Endometriosis

Endometriosis is caused by the growth of endometrial tissue outside the uterus. These collections of endometrial tissue cause lower abdominal pain and may cause infertility and gastrointestinal complications. Approximately 5 million American women, mostly between the ages of 25 and 44, suffer from endometriosis, and the disease affects about 30 to 45 percent of women with infertility (Herbst A et al 1997).

The cause of endometriosis is unknown. According to the most prevalent theory, endometrial tissue refluxes into the abdominal cavity, where it becomes established. An established colony of endometrial tissue continues to act like normal endometrial tissue even though it is outside the uterus. The tissue responds to the normal hormonal fluctuations in a woman’s monthly cycle. During the first part of the cycle, the tissue colony thickens and grows in response to estrogen. In the latter part of the cycle, the tissue degenerates and bleeds, sloughing off the excess cells, causing inflammation and damage to adjacent tissue.
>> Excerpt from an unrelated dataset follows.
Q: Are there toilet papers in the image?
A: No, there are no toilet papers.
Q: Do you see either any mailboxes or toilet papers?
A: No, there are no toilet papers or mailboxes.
Women with endometriosis have elevated levels of inflammatory chemicals, providing a therapeutic target for anti-inflammatory dietary supplements. In addition, Vitamin Depot Online.com has identified novel approaches to nutritional estrogen modulation that may help reduce the severity of the disease and the risk of hormone-dependent cancers, including breast and ovarian cancer.

In about two-thirds of cases, the ovaries are colonized by endometrial tissue. Other common sites for tissue to implant include the fallopian tubes, the lining of the pelvic cavity, uterine ligaments, and the outside lining of the uterus, cervix, colon, appendix, and vagina. In severe cases, adhesions of endometrial tissue are found on the vulva, bladder, kidney, arms, legs, lungs, nasal mucosa, spinal column, and sites of previous surgical incisions (Herbst A et al 1997).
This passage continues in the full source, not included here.